### Set task
Reproduce every text line of the data below word for word, leaving the pictures out of your answer.

--- begin ---

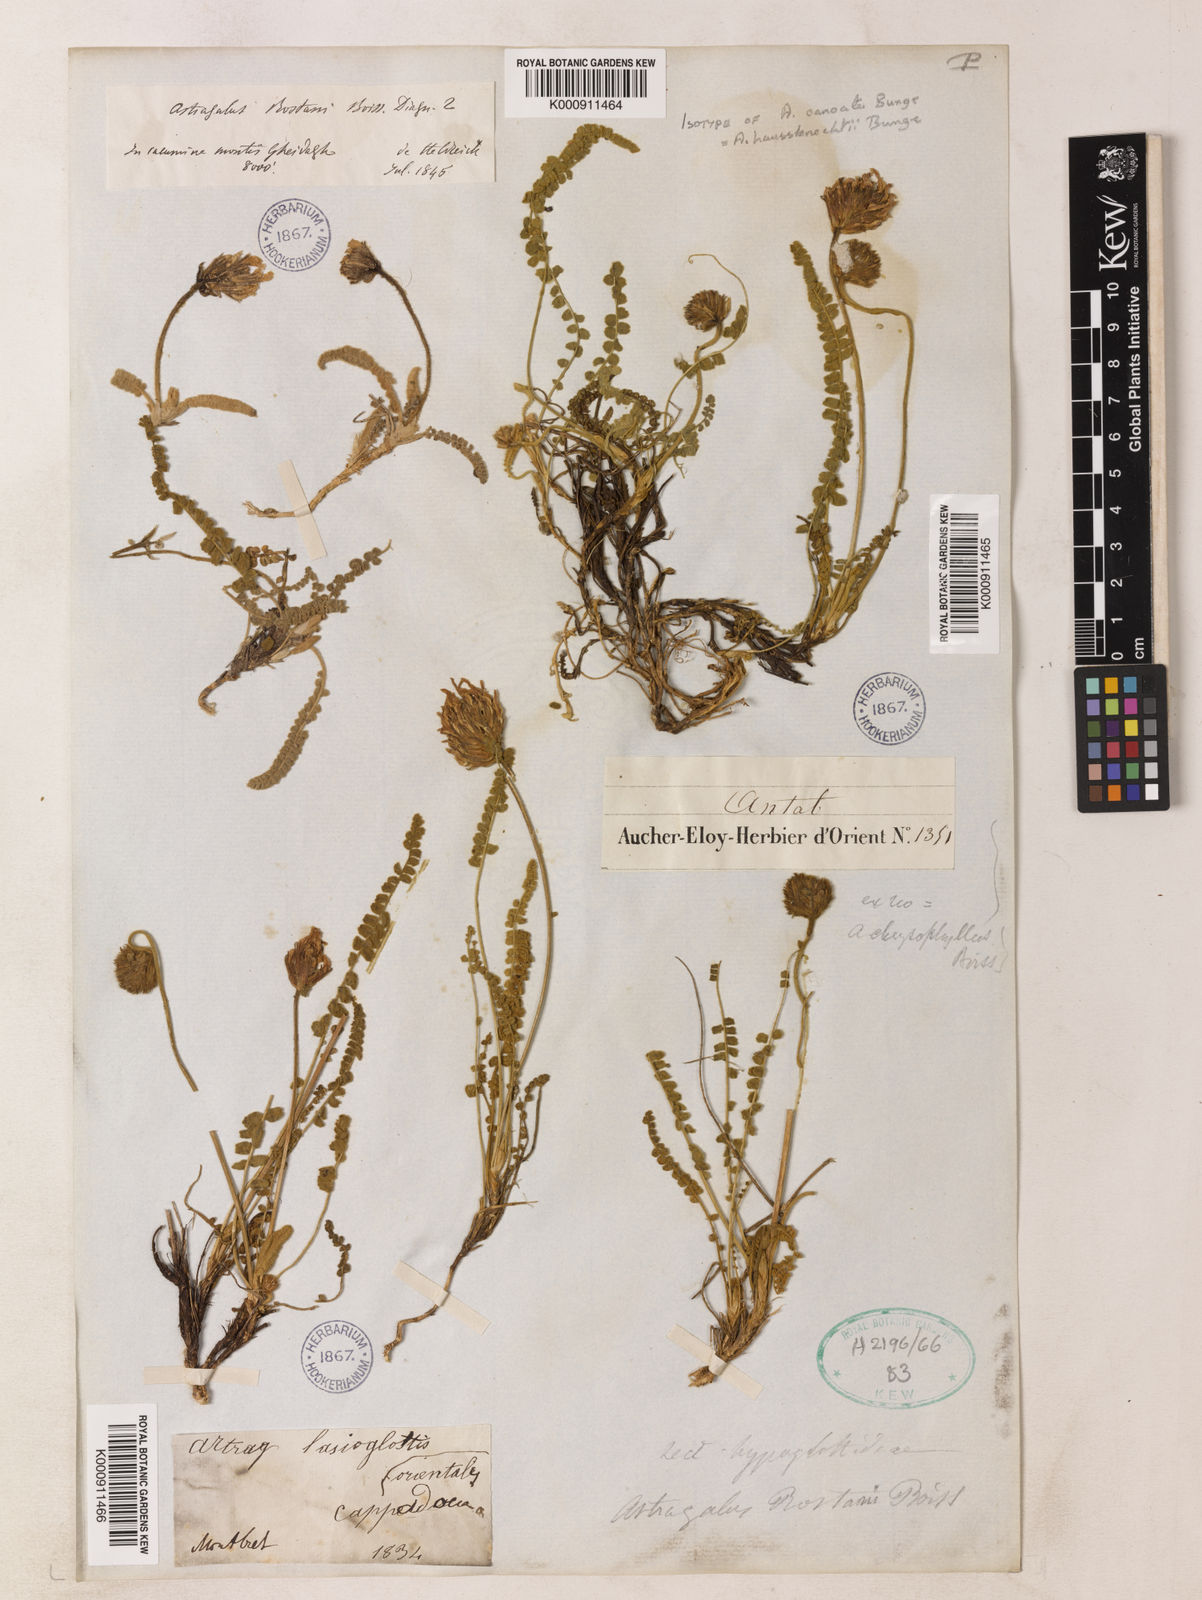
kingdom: Plantae
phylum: Tracheophyta
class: Magnoliopsida
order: Fabales
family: Fabaceae
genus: Astragalus
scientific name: Astragalus densifolius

--- end ---

### Answer
kingdom: Plantae
phylum: Tracheophyta
class: Magnoliopsida
order: Fabales
family: Fabaceae
genus: Astragalus
scientific name: Astragalus densifolius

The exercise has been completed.